Saturday, June 30, 2012
Culture watch: who am I?
From ancient times, people have worn badges that identify them with their ethnicity, religion, or social status. These identifiers may be garments, hairstyles (including styles of beard or moustache), or jewellery. Think Muslim scarves, monks' tonsures, Sikh bangles.
We who live in liberal societies may delude ourselves that we have no such badges, but that would be a mistake. We may not be consciously aware of displaying badges of identity, but we display them all the same. Think Nike shoes (status), multiple ear and face rings (rebellion?), or open shirt buttons (freedom?) In some societies, this would be seen as an unacceptable state of undress).
In today's cosmopolitan world, the badges of identity are becoming mixed and mingled in fascinating ways. Burquas may be worn with Nikes, and baseball caps with...well, you get the idea.
The other day on the train, I sat behind a middle-aged man whose identity badges seemed to me to clash. First there were the silver filigree earrings he wore in both ears and on his eyebrows. Then, flowing from the hole in the back of his baseball cap was a mane of wavy auburn hair that any woman would envy. In the distant days when I came of age, long hair on a man was a badge of rebellion against the consumer society, a signal of belongingness with the youth who espoused making love not war. Long hair supported peace and flower power.

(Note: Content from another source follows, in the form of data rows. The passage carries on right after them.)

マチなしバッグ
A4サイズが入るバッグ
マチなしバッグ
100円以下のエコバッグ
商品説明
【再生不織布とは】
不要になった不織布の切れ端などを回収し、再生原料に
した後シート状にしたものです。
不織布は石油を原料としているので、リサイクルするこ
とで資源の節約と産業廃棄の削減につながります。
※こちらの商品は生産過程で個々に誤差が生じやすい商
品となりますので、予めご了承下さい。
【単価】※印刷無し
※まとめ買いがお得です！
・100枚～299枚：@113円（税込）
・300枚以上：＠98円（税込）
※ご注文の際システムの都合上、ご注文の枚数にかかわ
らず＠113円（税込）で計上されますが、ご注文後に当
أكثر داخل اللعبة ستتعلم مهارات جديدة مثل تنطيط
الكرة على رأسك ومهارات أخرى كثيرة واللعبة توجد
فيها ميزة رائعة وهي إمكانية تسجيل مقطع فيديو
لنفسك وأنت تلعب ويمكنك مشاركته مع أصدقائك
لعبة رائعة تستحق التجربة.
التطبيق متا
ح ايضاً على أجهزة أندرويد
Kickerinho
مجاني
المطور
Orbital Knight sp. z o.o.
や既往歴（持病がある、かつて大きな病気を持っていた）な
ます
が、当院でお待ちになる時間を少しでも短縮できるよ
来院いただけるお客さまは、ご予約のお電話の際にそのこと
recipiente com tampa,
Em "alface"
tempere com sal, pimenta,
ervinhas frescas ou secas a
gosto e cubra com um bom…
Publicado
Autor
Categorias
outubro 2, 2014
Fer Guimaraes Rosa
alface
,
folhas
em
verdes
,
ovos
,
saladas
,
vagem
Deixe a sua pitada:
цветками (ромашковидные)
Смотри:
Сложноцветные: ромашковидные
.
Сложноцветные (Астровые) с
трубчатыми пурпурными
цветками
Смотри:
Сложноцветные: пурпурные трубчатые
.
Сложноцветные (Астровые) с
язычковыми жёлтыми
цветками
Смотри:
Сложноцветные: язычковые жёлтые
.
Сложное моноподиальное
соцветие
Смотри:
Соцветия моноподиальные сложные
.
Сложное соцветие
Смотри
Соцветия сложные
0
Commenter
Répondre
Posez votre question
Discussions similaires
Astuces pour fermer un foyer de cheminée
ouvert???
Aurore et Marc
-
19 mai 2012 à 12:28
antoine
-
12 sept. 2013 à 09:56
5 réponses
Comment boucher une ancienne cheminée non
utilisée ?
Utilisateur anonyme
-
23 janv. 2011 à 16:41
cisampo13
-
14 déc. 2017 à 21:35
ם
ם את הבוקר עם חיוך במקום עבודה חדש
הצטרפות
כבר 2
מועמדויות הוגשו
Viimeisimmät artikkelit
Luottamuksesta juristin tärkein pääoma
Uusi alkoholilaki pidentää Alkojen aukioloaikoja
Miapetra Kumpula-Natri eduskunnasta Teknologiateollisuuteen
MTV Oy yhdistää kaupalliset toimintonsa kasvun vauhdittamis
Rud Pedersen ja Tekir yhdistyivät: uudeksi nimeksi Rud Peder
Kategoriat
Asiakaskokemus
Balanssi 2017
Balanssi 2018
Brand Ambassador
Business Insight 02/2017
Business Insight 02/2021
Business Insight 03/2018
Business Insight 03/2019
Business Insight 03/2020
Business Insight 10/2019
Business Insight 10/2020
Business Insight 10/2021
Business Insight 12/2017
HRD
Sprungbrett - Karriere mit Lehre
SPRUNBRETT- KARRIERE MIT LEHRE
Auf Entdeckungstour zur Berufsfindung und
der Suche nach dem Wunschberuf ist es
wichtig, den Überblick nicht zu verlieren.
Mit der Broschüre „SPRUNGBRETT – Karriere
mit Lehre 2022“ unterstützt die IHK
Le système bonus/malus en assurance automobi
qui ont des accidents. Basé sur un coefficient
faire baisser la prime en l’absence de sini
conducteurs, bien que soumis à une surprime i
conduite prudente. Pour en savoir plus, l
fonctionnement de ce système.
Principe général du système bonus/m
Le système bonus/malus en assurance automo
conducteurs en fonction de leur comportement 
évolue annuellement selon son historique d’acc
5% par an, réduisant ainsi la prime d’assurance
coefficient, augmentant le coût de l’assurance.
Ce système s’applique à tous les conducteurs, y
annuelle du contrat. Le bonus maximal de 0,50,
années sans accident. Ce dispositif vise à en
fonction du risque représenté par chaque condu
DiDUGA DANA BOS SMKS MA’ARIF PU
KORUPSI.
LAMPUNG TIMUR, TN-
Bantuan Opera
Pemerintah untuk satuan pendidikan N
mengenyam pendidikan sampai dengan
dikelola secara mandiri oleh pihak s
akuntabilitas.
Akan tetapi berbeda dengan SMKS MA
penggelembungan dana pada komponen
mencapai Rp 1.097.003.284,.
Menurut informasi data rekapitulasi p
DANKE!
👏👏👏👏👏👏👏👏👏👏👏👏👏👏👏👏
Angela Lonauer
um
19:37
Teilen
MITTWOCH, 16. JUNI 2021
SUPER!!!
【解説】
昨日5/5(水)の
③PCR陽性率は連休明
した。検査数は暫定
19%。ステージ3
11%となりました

Times change though, and the teens and twenty-somethings who used to say "never trust anyone over thirty" aged and hauled in their horns. As thirty-somethings, they no longer identified with the same badges. Eventually, the longhairs who clung onto their ragged jeans and tie-dyed t-shirts into middle age were dismissed as refugees from the sixties. They were discounted by others of their generation as people who had been unable to move on.
To get back to the outfit of my fellow commuter, it seemed to me that his clothing clashed with his face and hair, for he was dressed in standard black motor cycle leathers, marked with the Harley Davidson brand. He wore heavy boots on his feet.
As an outfit, this get-up displayed a high level of creativity; I was further surprised when he turned to look out the window and I caught a glimpse of a well-trimmed moustache that covered only the central portion of his upper lip, and a neat goatee below clean-shaven cheeks.
As a visual cue to signal his status and sub-culture affiliation, this outfit and hairdo left me guessing. A biker with soft hair and a soft heart? Or just someone who doesn't want to be categorized, and so chooses to mix his badges to keep people guessing.